In the third quarter, this figure was $2.4 billion, down 80%, across 478 transactions (down 65%).
This gap is driven, at least in part, by the continued lack of traditional venture capital and institutional investors, particularly in the United States.
Private markets, especially early-stage venture capital, tend to lag behind liquid markets, with major coins such as Bitcoin and Solana recently hitting all-time highs.
However, as the market cycle matures and investor confidence rebounds, we expect venture capital investment to increase and possibly even exceed previous highs.
Increased regulatory clarity in the U.S. with the pro-cryptocurrency Trump administration and Congress taking office is likely to attract more institutional players than in previous cycles and venture capital investments will accelerate.
Robert Le, cryptocurrency analyst
Robert Le, cryptocurrency analyst at Pitchbook
We predict that venture capital investment in the cryptocurrency space will recover in 2025, with total financing for the year exceeding $18 billion and multiple quarters exceeding $5 billion.
This would mark a significant recovery from an annual average of $9.9 billion and a quarterly average of $2.5 billion during 2023-2024.
Macroeconomic stability, institutional adoption and the return of generalist venture capital may drive this trend.
Heavyweights such as BlackRock and Goldman Sachs are likely to increase their involvement in cryptocurrencies, which in turn would bolster investor confidence and regulatory trust, paving the way for broader institutional participation.
Their involvement could drive mainstream adoption and attract asset managers, hedge funds and sovereign wealth funds to the cryptocurrency space.
Generalist VCs returning after a period of retreat will turn their focus to startups that demonstrate traditional metrics such as recurring revenue and measurable traction.

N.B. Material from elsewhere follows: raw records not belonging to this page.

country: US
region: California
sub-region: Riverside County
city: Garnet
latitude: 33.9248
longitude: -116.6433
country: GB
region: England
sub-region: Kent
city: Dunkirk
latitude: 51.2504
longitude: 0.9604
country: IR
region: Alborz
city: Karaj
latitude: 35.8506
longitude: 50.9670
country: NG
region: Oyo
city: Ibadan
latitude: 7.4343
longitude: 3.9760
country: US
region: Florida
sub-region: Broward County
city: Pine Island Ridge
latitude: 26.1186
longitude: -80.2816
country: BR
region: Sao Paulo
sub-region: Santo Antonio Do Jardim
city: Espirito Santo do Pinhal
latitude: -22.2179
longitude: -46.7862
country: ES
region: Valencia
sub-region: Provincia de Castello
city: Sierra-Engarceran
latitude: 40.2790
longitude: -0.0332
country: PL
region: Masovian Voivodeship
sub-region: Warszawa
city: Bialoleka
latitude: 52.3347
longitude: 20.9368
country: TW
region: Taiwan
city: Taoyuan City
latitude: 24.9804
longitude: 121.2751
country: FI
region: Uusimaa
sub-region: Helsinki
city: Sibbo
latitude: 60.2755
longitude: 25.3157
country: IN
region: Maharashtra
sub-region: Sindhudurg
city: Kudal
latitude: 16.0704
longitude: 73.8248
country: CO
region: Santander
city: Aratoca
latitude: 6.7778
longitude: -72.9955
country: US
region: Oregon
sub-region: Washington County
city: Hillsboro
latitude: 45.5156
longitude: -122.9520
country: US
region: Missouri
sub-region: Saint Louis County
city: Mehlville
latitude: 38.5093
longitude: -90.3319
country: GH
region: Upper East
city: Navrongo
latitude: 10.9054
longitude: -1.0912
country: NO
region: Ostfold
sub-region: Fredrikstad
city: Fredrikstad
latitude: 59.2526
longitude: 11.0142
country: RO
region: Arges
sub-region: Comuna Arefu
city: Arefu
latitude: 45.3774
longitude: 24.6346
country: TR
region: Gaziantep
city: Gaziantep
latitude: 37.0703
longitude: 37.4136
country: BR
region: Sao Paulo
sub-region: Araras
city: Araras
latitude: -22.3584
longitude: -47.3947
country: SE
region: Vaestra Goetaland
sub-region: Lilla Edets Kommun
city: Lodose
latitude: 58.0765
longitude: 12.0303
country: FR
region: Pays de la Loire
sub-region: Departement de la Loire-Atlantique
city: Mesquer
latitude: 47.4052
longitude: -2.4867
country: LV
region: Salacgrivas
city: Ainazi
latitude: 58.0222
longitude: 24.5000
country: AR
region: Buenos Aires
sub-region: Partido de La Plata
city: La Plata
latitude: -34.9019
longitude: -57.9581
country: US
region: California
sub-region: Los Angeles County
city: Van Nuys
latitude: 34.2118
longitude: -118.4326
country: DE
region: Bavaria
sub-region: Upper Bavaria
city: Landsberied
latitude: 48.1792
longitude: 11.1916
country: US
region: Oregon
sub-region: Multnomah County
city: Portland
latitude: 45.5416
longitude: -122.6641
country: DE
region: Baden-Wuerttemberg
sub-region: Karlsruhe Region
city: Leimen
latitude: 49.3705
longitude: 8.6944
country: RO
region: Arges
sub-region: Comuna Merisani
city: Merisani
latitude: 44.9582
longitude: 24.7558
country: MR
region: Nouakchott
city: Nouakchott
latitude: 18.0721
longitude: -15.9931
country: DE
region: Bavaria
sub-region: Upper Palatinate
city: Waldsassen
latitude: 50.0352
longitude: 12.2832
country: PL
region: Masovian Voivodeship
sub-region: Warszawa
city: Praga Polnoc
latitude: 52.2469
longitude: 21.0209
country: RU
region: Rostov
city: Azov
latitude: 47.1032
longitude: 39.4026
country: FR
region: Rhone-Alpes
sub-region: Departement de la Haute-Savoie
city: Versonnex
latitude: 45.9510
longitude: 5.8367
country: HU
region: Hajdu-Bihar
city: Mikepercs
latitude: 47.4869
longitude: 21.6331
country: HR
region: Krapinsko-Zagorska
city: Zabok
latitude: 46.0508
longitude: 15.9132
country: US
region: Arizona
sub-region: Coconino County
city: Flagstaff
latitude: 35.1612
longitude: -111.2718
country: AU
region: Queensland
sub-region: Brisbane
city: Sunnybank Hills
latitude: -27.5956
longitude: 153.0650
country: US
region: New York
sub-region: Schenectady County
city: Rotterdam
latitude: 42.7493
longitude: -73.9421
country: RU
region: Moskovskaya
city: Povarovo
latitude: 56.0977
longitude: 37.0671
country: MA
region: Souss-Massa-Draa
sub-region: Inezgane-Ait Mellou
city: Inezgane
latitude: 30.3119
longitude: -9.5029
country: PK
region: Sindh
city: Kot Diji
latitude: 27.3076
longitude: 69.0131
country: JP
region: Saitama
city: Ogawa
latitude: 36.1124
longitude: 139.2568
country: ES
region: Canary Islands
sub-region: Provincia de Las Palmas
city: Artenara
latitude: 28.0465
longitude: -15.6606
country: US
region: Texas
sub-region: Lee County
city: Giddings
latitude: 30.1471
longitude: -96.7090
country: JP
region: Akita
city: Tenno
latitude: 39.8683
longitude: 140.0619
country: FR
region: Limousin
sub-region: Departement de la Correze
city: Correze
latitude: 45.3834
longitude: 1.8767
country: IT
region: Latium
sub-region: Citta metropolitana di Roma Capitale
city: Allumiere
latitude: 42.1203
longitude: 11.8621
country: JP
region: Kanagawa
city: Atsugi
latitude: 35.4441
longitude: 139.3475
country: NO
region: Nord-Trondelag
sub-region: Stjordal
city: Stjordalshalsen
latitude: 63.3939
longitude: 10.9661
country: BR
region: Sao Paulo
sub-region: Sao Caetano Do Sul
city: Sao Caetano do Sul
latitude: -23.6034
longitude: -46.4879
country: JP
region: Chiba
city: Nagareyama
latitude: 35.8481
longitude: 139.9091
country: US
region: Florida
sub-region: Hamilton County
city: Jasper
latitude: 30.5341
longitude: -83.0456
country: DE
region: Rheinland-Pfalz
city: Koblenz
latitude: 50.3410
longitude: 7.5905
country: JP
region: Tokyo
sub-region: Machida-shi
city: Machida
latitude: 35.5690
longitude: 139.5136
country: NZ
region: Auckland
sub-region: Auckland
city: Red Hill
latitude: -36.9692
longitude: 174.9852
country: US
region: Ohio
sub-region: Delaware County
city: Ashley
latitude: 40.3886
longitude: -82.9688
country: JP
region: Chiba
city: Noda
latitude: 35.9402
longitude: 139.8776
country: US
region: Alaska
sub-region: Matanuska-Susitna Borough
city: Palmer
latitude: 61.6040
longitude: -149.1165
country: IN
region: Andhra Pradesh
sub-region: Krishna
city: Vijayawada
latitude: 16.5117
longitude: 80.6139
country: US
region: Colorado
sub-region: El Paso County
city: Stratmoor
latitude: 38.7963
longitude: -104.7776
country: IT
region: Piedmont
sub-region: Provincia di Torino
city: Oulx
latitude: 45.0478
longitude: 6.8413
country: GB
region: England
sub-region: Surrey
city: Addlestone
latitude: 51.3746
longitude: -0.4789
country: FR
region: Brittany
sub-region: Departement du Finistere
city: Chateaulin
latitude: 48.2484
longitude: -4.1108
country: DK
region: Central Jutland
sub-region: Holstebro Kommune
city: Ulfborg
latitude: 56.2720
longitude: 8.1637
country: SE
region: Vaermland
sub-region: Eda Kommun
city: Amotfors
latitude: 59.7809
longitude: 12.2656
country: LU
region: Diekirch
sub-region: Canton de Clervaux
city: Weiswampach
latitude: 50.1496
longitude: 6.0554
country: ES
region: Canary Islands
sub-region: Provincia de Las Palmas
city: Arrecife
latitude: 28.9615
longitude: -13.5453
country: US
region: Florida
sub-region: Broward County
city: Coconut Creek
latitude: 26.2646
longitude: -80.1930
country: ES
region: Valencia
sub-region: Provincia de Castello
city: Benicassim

This approach could lead to a broader integration of cryptocurrencies with artificial intelligence, fintech and traditional finance, emphasizing sustainable growth rather than speculative investment.
Improving global liquidity and falling interest rates will further boost venture capital investment, and token price increases will be in line with public and venture markets.
However, this optimistic scenario depends on regulatory stability, especially in the United States, as well as ongoing macroeconomic conditions. "
Karl Martin Ahrend, Founding Partner of Areta
Karl Martin Ahrend, Founding Partner of Areta
In 2025, we expect a surge in M&A and IPOs that will highlight transformative shifts in the industry.
Traditional financial institutions are increasingly entering the space, seeking exposure to crypto projects with strong product-market fit. These companies often lack the expertise to build solutions in-house, driving a wave of partnerships and acquisitions.
Meanwhile, political tailwinds, including the possibility that the U.S. Securities and Exchange Commission could become crypto-friendly under new leadership, are creating optimism for clearer regulation. This regulatory clarity, coupled with security advances, increases investor confidence and paves the way for more public offerings and strategic transactions.
Going forward, this intersection of institutional interests and favorable regulatory shifts will likely continue to drive M&A and IPO activity, shaping the future of the industry.